* _ASSIGNMENT_: According to the dGSLM text, how many hours of conversational audio was the model trained on, please?

* _GIVEN TEXT_:
++++

Generative Spoken Dialogue Language Modeling

This repo contains the code and pre-trained models for the paper Generative Spoken Dialogue Language Modeling.

<details> <summary>Paper abstract </summary>

We introduce dGSLM, the first "textless" model able to generate audio samples of naturalistic spoken dialogues. It uses recent work on unsupervised spoken unit discovery coupled with a dual-tower transformer architecture with cross-attention trained on 2000 hours of two-channel raw conversational audio (Fisher dataset) without any text or labels. We show that our model is able to generate speech, laughter and other paralinguistic signals in the two channels simultaneously and reproduces more naturalistic and fluid turn taking compared to a text-based cascaded model.

</details>

Speech-to-Unit Encoder for dGSLM: The Fisher HuBERT model

The hubert_fisher repository contains the pre-trained models and recipies to produce discrete units for the dGSLM model.

++++

* _GIVEN MATERIAL_:
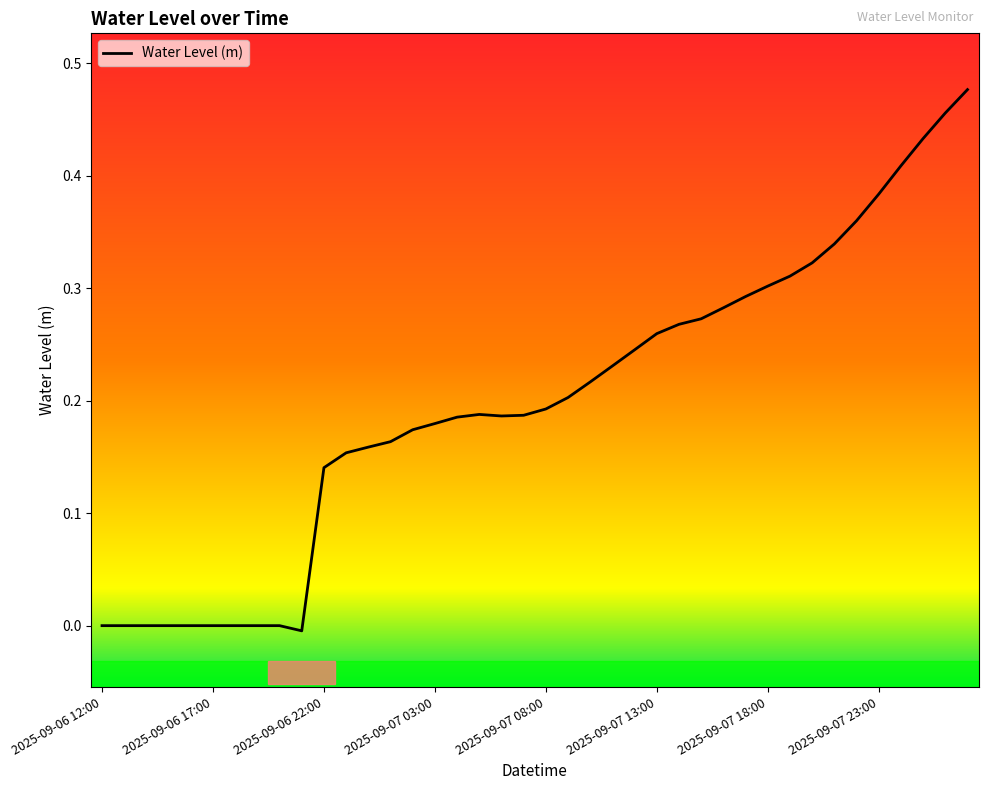

Is this an area chart (filled region under the line)?

No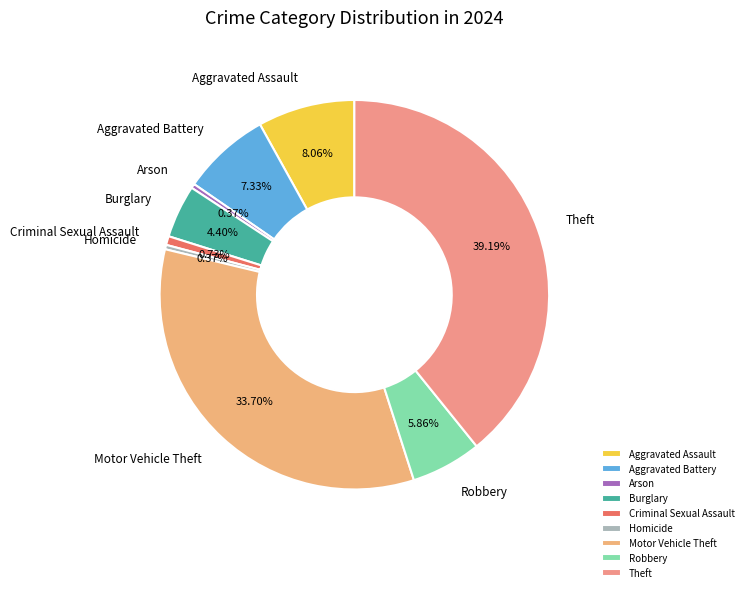

To the nearest percent, what portion does Aggravated Assault represent?

8%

++++

* _REPLY_: 2000 hours of two-channel raw conversational audio from the Fisher dataset.